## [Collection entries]
********
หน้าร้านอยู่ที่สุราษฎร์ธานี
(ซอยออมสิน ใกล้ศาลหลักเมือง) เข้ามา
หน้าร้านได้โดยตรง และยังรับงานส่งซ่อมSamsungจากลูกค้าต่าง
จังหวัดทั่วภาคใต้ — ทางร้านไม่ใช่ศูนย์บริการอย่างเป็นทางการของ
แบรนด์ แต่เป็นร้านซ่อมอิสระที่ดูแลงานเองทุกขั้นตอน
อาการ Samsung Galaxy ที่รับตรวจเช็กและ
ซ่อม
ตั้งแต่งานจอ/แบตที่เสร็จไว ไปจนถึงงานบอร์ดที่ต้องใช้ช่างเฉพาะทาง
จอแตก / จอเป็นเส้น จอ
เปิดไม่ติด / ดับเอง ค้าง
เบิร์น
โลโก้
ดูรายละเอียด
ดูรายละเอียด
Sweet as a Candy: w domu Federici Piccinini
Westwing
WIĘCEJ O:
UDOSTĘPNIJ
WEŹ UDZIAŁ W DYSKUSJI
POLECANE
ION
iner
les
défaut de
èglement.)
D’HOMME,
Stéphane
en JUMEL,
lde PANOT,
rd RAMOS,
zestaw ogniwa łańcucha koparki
********
## [EXERCISE DESCRIPTION]
Reproduce the preceding entries exactly and completely.

## [COMPLETED TASK]
หน้าร้านอยู่ที่สุราษฎร์ธานี
(ซอยออมสิน ใกล้ศาลหลักเมือง) เข้ามา
หน้าร้านได้โดยตรง และยังรับงานส่งซ่อมSamsungจากลูกค้าต่าง
จังหวัดทั่วภาคใต้ — ทางร้านไม่ใช่ศูนย์บริการอย่างเป็นทางการของ
แบรนด์ แต่เป็นร้านซ่อมอิสระที่ดูแลงานเองทุกขั้นตอน
อาการ Samsung Galaxy ที่รับตรวจเช็กและ
ซ่อม
ตั้งแต่งานจอ/แบตที่เสร็จไว ไปจนถึงงานบอร์ดที่ต้องใช้ช่างเฉพาะทาง
จอแตก / จอเป็นเส้น จอ
เปิดไม่ติด / ดับเอง ค้าง
เบิร์น
โลโก้
ดูรายละเอียด
ดูรายละเอียด
Sweet as a Candy: w domu Federici Piccinini
Westwing
WIĘCEJ O:
UDOSTĘPNIJ
WEŹ UDZIAŁ W DYSKUSJI
POLECANE
ION
iner
les
défaut de
èglement.)
D’HOMME,
Stéphane
en JUMEL,
lde PANOT,
rd RAMOS,
zestaw ogniwa łańcucha koparki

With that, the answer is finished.